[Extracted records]

++++++

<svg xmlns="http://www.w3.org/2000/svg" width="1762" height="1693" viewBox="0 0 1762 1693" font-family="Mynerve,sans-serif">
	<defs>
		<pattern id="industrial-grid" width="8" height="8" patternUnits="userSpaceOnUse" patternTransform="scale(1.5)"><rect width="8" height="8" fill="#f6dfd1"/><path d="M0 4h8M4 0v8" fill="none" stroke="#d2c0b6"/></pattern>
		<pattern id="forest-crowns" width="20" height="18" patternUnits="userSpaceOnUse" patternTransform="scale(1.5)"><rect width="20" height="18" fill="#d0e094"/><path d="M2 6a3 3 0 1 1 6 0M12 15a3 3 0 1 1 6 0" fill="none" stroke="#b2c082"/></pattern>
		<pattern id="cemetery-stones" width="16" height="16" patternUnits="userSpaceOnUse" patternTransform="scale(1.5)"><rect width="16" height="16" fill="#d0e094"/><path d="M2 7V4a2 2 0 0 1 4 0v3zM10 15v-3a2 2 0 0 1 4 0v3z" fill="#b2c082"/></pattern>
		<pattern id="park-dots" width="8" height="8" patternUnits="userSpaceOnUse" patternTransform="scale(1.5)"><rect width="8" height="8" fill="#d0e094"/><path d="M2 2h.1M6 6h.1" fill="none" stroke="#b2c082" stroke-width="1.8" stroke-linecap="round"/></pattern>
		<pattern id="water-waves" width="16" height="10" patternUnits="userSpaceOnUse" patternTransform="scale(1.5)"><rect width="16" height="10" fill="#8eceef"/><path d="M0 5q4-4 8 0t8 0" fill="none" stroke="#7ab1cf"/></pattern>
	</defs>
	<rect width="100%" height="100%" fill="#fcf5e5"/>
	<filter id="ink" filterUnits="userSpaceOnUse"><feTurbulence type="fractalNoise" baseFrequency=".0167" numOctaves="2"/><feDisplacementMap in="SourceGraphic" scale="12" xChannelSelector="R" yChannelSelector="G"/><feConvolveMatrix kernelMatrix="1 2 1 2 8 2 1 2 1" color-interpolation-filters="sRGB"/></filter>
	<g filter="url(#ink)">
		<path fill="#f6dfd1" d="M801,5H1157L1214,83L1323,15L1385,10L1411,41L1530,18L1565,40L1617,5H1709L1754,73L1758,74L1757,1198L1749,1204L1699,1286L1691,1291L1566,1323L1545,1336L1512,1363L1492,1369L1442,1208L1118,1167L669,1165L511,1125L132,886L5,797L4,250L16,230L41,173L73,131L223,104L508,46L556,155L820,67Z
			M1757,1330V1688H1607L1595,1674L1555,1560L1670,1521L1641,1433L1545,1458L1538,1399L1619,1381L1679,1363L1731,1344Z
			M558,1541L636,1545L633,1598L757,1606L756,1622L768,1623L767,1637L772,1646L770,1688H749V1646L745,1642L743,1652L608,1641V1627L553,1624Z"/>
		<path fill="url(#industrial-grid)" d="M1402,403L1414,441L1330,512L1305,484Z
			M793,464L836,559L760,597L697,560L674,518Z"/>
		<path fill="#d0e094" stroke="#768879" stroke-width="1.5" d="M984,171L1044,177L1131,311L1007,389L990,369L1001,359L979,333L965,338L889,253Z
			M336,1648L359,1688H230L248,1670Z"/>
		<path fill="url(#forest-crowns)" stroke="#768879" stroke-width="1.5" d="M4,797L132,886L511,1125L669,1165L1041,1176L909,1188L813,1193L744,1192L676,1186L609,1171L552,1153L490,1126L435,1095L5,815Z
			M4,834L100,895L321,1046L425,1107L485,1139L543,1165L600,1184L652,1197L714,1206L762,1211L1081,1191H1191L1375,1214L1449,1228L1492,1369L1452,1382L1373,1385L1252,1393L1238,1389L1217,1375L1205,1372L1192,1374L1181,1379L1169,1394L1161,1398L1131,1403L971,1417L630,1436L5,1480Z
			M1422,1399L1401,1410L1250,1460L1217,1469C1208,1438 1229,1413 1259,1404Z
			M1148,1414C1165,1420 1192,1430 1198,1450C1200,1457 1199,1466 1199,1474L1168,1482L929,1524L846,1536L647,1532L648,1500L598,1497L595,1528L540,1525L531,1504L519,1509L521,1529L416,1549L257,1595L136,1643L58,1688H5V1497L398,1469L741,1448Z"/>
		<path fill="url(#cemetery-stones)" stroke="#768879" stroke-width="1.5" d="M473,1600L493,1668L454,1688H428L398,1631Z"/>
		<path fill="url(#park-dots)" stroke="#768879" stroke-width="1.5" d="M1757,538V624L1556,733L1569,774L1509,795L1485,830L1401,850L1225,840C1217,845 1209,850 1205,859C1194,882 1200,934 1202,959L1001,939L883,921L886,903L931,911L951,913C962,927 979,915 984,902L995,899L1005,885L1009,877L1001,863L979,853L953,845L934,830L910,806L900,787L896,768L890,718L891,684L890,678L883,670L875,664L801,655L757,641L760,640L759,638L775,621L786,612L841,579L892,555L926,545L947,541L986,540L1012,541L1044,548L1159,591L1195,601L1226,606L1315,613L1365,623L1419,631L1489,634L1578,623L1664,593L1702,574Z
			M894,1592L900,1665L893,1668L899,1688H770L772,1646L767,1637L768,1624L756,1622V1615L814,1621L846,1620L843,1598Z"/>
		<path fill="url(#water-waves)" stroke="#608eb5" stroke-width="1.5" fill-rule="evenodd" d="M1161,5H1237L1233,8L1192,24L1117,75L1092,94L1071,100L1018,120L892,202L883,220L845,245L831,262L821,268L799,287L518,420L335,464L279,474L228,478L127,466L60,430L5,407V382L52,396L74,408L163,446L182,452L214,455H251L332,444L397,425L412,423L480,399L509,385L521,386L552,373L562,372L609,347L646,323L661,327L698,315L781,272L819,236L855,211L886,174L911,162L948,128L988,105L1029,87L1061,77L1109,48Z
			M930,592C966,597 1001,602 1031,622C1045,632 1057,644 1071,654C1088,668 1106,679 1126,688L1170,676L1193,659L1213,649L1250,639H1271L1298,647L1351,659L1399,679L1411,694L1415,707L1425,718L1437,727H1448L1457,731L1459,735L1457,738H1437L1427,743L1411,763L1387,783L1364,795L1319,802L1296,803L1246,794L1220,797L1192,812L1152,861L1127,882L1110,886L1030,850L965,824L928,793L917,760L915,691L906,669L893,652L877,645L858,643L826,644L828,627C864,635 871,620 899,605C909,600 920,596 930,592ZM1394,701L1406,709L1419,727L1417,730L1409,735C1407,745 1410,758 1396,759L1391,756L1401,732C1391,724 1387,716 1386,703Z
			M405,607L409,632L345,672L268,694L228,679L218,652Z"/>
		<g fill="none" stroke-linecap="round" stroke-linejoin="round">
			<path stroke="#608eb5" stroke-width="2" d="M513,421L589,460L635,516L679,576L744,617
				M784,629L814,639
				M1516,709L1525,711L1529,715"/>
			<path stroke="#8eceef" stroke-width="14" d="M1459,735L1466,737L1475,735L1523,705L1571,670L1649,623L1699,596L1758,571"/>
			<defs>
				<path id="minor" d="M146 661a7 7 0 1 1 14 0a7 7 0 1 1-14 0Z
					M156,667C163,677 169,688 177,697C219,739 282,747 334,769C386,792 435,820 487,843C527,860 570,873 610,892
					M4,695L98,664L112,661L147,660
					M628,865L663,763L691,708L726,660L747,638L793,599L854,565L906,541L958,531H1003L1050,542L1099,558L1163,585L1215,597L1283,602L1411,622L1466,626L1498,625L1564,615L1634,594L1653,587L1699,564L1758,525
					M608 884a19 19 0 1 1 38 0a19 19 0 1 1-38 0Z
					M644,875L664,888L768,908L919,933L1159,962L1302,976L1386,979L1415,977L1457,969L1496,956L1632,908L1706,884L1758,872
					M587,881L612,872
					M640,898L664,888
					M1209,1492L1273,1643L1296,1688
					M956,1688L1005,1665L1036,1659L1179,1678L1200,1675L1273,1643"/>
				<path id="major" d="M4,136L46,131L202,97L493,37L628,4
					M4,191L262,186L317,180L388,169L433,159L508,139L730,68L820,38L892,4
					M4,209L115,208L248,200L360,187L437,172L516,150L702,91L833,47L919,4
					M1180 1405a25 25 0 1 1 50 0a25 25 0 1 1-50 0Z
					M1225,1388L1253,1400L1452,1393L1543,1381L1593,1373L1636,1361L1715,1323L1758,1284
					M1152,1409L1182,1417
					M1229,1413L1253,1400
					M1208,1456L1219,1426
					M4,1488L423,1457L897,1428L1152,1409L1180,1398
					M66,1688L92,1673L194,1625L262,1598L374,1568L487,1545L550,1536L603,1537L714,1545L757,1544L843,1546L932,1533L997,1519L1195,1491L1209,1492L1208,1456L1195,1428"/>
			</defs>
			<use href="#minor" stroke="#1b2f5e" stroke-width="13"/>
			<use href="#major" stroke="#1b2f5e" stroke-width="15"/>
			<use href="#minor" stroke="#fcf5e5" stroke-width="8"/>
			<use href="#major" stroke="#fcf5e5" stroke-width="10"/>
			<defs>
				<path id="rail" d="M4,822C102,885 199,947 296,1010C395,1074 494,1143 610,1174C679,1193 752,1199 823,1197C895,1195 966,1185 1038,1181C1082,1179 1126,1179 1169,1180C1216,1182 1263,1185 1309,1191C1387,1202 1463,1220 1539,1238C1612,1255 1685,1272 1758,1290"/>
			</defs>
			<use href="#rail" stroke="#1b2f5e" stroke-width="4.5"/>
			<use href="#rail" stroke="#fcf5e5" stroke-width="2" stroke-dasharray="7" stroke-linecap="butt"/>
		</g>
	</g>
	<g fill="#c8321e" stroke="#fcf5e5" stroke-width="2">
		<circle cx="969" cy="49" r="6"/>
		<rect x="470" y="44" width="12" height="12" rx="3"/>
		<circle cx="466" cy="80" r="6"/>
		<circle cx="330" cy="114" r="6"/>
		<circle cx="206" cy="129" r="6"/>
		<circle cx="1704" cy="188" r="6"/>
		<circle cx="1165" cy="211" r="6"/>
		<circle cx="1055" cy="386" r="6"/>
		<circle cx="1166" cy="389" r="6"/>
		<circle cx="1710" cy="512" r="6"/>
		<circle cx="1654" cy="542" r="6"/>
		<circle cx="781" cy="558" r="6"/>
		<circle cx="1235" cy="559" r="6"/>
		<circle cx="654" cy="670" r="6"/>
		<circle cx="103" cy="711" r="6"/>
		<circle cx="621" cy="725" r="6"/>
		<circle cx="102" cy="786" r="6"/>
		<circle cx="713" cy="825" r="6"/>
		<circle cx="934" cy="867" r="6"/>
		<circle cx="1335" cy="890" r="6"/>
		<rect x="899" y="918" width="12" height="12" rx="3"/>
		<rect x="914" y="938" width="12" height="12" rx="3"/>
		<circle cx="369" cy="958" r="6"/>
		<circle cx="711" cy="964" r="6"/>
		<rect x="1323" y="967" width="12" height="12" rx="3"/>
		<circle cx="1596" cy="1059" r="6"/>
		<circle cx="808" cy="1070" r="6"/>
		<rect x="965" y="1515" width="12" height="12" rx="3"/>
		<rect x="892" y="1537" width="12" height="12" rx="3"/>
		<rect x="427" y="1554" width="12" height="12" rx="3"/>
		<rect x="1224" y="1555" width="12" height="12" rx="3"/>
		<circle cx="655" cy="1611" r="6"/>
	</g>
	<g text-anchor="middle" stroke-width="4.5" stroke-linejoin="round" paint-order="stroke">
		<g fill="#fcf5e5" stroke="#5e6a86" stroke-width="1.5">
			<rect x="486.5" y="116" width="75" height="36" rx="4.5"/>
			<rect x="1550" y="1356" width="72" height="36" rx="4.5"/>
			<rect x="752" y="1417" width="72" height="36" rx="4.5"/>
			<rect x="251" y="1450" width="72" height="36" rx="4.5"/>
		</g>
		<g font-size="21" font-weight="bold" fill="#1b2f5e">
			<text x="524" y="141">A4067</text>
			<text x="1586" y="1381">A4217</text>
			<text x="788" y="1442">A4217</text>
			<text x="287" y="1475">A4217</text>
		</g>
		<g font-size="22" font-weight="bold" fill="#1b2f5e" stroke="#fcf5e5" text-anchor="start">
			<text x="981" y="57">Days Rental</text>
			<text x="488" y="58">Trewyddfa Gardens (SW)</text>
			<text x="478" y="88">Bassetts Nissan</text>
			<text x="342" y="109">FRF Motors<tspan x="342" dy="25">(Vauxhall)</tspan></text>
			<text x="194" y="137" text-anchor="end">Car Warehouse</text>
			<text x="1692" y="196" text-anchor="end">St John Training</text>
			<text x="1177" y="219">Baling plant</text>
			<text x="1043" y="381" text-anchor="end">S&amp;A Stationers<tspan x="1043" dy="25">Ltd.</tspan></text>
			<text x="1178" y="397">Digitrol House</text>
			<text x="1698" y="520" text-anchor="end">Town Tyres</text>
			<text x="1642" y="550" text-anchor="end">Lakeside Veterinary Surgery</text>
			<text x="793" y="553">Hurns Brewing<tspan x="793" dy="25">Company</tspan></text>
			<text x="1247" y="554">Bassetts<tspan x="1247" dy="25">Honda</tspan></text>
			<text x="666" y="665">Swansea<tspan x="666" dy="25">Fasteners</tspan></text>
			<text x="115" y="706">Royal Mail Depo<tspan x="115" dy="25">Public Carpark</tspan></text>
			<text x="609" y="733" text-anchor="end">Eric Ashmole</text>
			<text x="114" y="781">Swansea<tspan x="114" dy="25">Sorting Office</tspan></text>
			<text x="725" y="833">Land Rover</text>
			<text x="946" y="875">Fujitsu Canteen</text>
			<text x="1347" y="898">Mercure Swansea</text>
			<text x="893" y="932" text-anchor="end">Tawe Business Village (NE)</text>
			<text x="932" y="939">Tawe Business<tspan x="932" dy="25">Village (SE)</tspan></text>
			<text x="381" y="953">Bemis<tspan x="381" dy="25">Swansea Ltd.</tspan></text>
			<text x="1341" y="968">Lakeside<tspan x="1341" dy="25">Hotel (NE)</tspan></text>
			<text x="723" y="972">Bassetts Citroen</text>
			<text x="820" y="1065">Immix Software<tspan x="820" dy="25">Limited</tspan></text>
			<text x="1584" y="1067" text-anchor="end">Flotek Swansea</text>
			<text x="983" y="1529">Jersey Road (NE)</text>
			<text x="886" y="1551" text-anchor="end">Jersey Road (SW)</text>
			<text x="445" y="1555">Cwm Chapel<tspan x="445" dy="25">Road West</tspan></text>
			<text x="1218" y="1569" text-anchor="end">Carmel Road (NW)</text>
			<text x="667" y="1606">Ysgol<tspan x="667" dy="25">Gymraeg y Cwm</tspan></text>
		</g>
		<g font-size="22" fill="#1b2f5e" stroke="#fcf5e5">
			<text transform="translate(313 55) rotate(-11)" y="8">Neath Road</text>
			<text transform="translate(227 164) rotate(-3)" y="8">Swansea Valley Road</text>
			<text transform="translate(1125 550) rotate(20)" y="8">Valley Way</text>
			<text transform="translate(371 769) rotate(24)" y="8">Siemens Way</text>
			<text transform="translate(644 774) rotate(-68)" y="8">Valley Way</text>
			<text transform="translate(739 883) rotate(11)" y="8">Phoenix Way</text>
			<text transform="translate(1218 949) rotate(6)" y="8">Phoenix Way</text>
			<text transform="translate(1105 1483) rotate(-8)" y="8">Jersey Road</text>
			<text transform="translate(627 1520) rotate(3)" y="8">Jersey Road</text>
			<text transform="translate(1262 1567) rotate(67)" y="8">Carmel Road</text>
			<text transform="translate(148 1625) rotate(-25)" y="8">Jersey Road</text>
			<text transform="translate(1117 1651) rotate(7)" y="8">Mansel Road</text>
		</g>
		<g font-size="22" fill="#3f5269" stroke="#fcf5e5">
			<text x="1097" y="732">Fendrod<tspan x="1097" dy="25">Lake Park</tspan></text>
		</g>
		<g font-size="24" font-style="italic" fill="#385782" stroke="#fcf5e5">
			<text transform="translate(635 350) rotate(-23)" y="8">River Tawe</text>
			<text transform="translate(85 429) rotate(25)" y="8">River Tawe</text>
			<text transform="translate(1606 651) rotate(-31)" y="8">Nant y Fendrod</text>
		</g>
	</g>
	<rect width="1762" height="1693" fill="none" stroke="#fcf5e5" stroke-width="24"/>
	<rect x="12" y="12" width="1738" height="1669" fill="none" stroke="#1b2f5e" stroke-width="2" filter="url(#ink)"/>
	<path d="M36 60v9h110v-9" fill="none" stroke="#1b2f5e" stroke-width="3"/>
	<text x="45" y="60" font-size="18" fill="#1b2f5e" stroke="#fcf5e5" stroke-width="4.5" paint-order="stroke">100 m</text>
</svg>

++++++

**EXERCISE:** Among the records, how many lines include the string "industrial"? State the number and add nothing.

**OUTPUT OF THE EXERCISE:** 2